Regulation is a critical component in the medical industry, in my opinion.


Look, empty platitudes like "more freedom" are never the answer, unless the question is, "how do we sell people on something so crazy that they'd never agree with it otherwise, like for example, 'giving jbooth and dpatru the ability to sell a MD degree for 5 bucks on the street corner'"?

You may as well say the solution to the medical credentialiing problem is pancakes.

There was a point in time where you didn't require a government certified authority to give you the title of doctor. People decided to start certifying. For obvious reasons.


There was also a time you did not need a government issued ID to get on a plane. That also changed, for obvious reasons, but not necessarily good ones. Fear of the unknown is not equivalent to rationality.

The worst government policies are those where "concerned mother" (= Democrat) and "stern dad" (= Republican) stand shoulder to shoulder to protect you from yourself. Millions of people are in regular contact with that sort of "stern + concerned" thing in the form of the TSA, but other agencies are no less Kafkaesque (more so in fact given that they are operating in comparative darkness).
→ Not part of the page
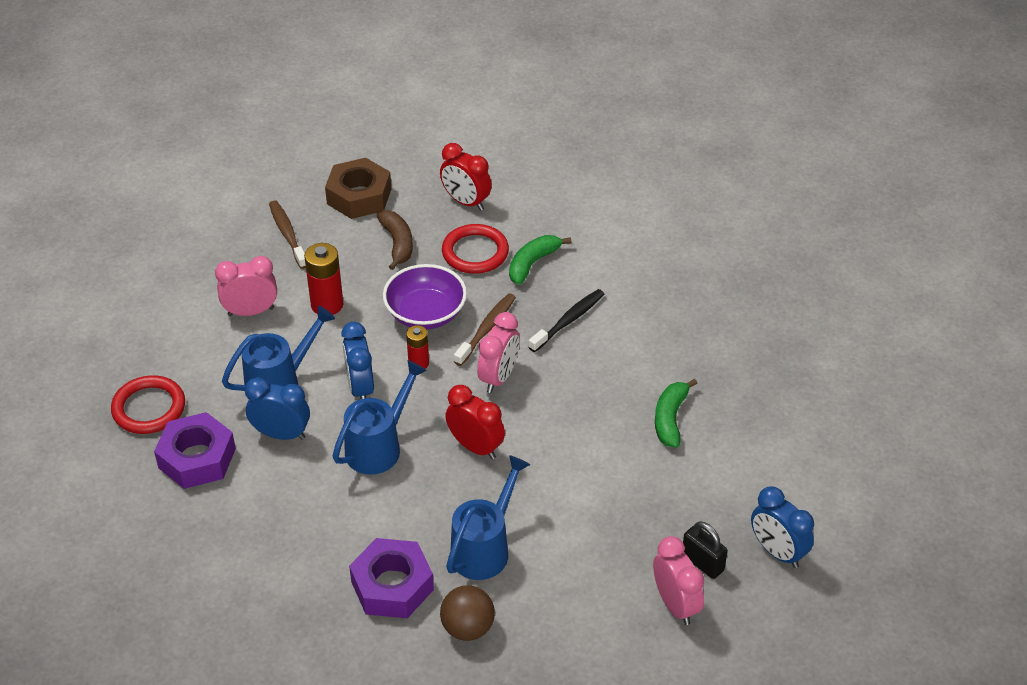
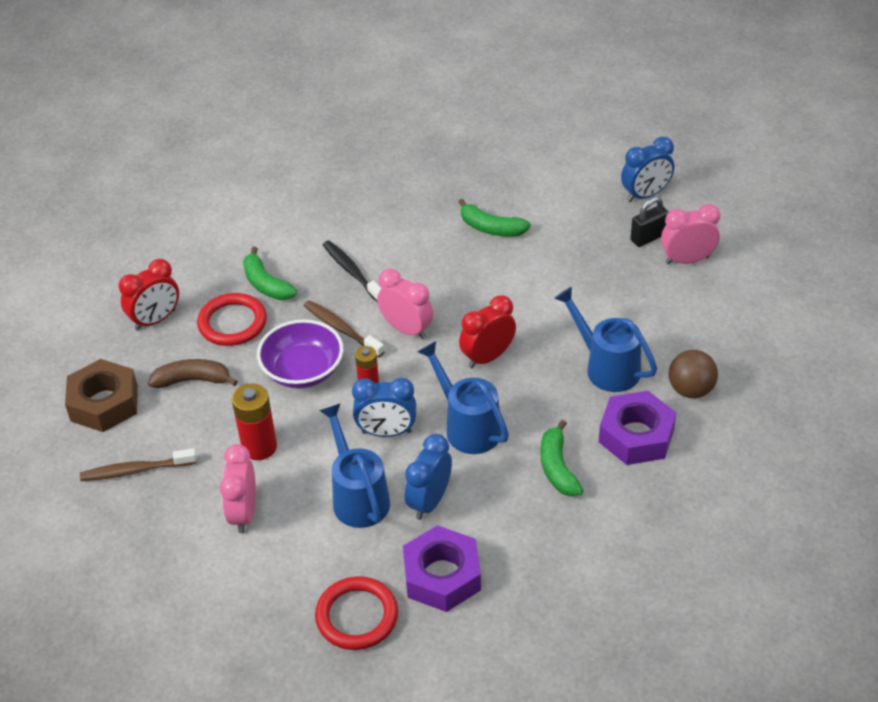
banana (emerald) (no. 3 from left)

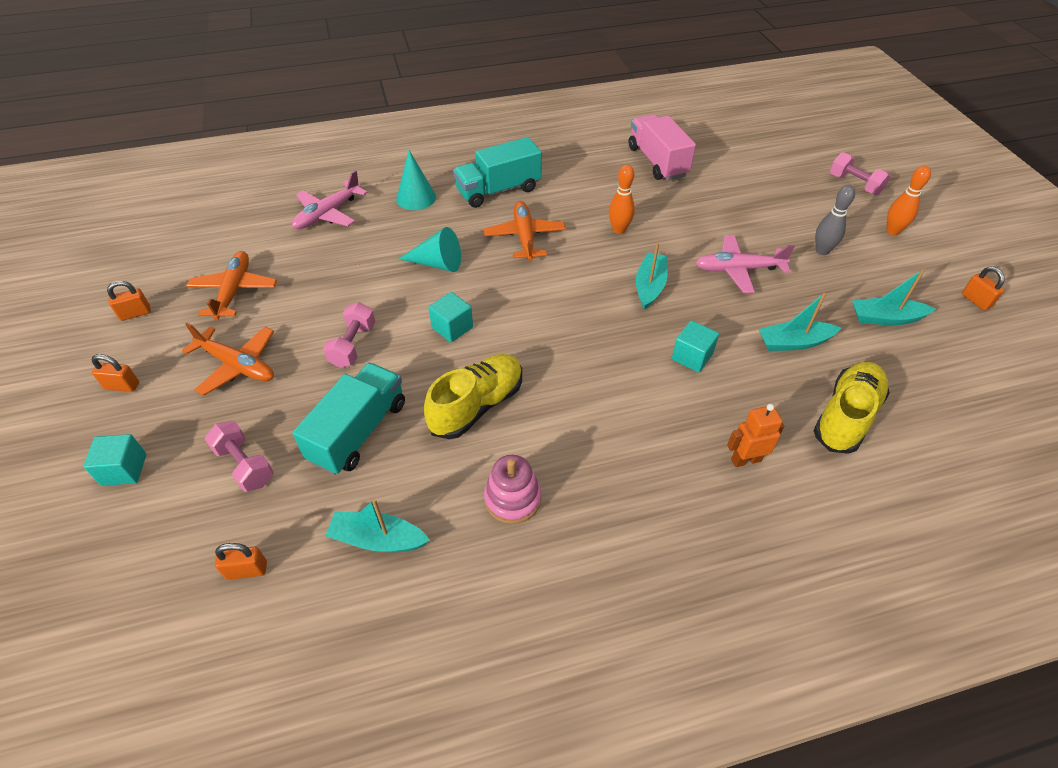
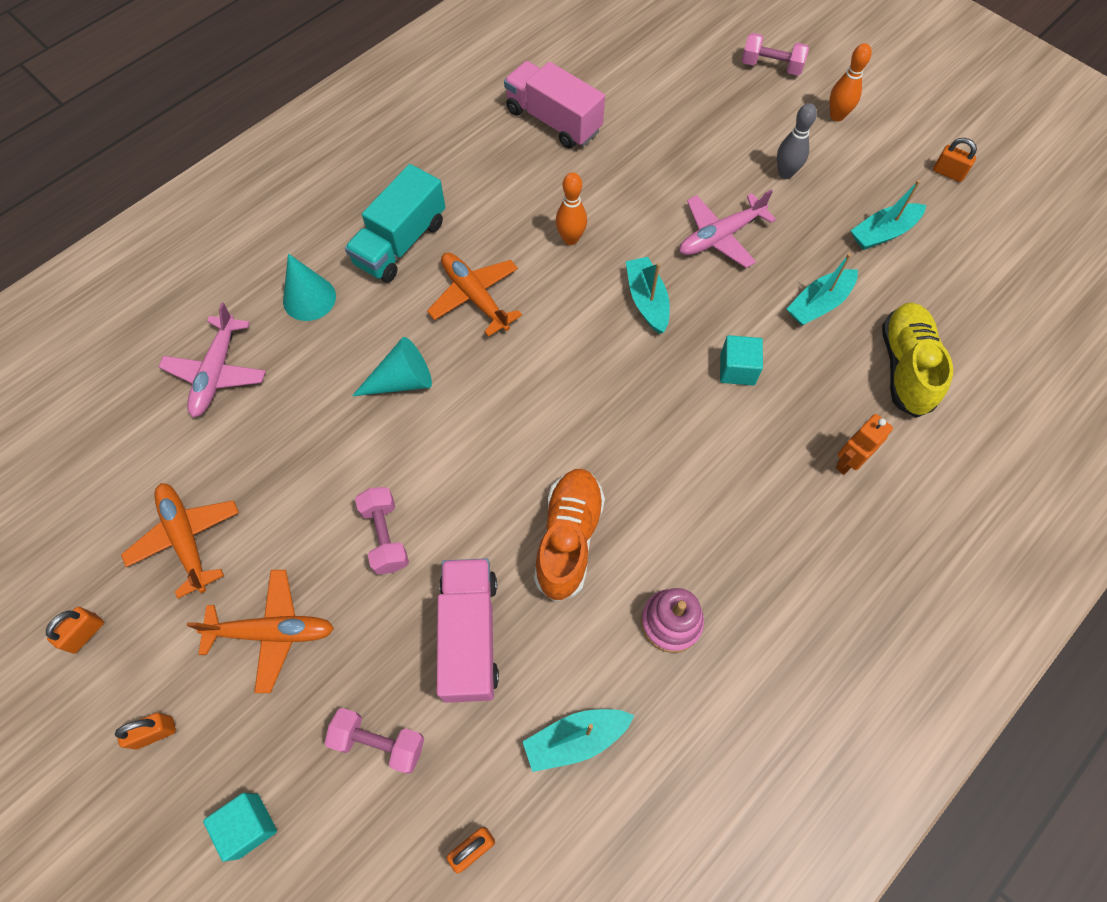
toy truck (pink) (no. 1 from left)
lace-up shoe (orange-coloured)
solid cube (turquoise) (no. 2 from left in the first image)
You can stand on a street corner and call yourself a programmer willing to work for $5. Or for zero. That doesn't mean that GE will hire you to write the code for their next X-ray machine. Distributed intelligence is much smarter, and centralized evaluation much dumber, than many believe.
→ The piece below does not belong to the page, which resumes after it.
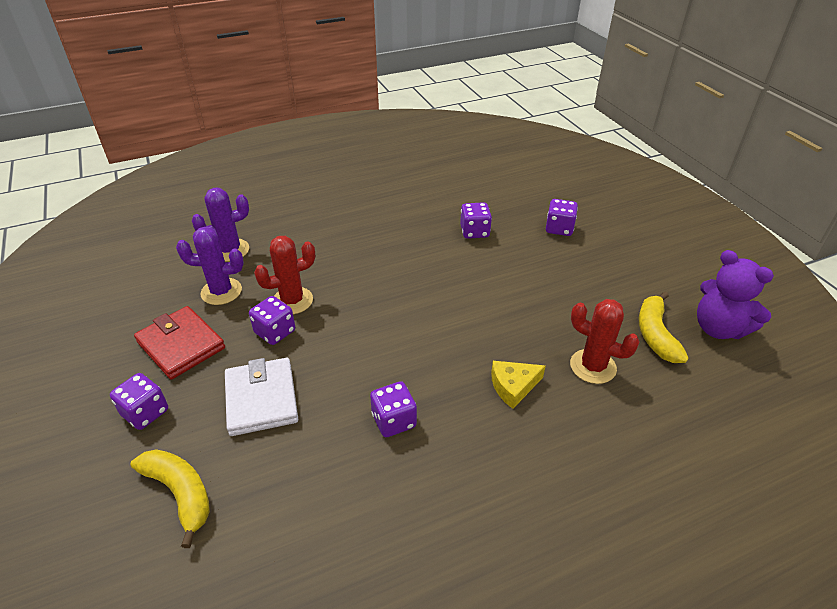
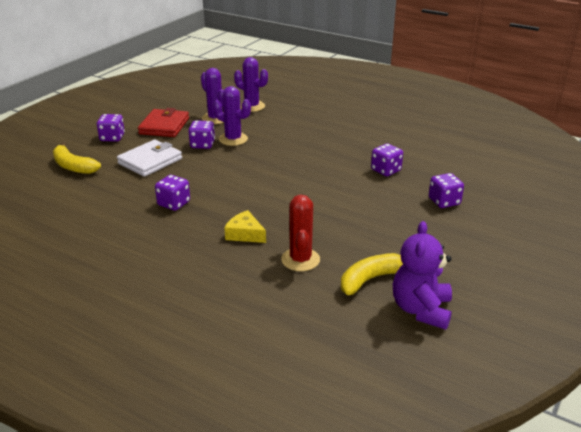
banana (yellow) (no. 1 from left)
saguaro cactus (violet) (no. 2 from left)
It comes down to a basic philosophical difference: centralized or decentralized?

Every single other product we use -- including things like cars/motorbikes, with a direct impact on your health -- we read reviews, ratings, and reports before purchasing. We allow people to set their own risk dial, whether that be a motorbike or a Volvo.

Indeed, the whole point of sites like Metacritic or Amazon's review section is that any particular review could be in error, but the sum total provides signal. Not perfect, but provably better than selecting a few people at random and keeping the product from the market unless they all agree.

And this extends to medical procedures too. Of course I will research hospitals before having that kidney transplant. Cedars Sinai has a good reputation; I don't need 13 years of medicine to know that it's good, anymore than I need to know how to direct a film to appreciate a movie. Because there are many other sources of reputation checks other than government: search engines, your friends, books, newspapers, etc. Good word of mouth about a device or doctor usually reflects technical merit, and when it does not, it is unlikely that a single bureaucrat will uncover that which has fooled the world. Bureaucrats go with public opinion, they do not buck it.

Moreover, every other area of life, we accept that products will suit some and not others. There is no accounting for taste, as the saying goes.

Medicines and treatments show just as much interpersonal variation as nutrients; indeed, many of them are simply refined nutrients. Yet we expect a centralized system to account for something inherently individualized. Little known fact: many arthritics wept when Vioxx was taken off the market, because it worked for them.

Why not let these people have their choice? Cancer patients cannot opt out of the FDA to take experimental drugs (the FDA actually sued to keep it this way!). And sometimes the crazies are actually right and the government is way wrong, like low fat vs. low carb.

The bottom line is that centralization of assessment in a fast-moving, technical area is going to be provably worse than peer review. Make the FDA opt-in rather than mandqtory and let the decentralized network of doctors be the ultimate judge. That's how Europe does it.